▶ Extracted material
-.-.-
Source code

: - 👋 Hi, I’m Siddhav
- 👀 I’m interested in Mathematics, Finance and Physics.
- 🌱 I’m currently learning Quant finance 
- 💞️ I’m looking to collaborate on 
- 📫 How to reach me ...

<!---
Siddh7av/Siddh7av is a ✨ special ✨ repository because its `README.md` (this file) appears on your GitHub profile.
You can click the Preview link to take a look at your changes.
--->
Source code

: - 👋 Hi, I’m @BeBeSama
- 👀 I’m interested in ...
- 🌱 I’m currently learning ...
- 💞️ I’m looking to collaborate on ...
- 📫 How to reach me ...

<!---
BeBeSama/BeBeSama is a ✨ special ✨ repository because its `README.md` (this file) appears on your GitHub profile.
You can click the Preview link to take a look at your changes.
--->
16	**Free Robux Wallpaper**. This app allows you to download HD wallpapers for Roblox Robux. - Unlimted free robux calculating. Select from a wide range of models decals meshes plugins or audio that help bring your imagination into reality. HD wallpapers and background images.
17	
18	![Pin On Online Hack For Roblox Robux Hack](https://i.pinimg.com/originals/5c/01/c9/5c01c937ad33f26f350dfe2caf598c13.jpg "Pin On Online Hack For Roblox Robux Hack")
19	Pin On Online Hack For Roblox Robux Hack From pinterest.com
-.-.-
▶ Brief
Please write out all of the records above, character for character.

▶ Answer box
Source code

: - 👋 Hi, I’m Siddhav
- 👀 I’m interested in Mathematics, Finance and Physics.
- 🌱 I’m currently learning Quant finance 
- 💞️ I’m looking to collaborate on 
- 📫 How to reach me ...

<!---
Siddh7av/Siddh7av is a ✨ special ✨ repository because its `README.md` (this file) appears on your GitHub profile.
You can click the Preview link to take a look at your changes.
--->
Source code

: - 👋 Hi, I’m @BeBeSama
- 👀 I’m interested in ...
- 🌱 I’m currently learning ...
- 💞️ I’m looking to collaborate on ...
- 📫 How to reach me ...

<!---
BeBeSama/BeBeSama is a ✨ special ✨ repository because its `README.md` (this file) appears on your GitHub profile.
You can click the Preview link to take a look at your changes.
--->
16	**Free Robux Wallpaper**. This app allows you to download HD wallpapers for Roblox Robux. - Unlimted free robux calculating. Select from a wide range of models decals meshes plugins or audio that help bring your imagination into reality. HD wallpapers and background images.
17	
18	![Pin On Online Hack For Roblox Robux Hack](https://i.pinimg.com/originals/5c/01/c9/5c01c937ad33f26f350dfe2caf598c13.jpg "Pin On Online Hack For Roblox Robux Hack")
19	Pin On Online Hack For Roblox Robux Hack From pinterest.com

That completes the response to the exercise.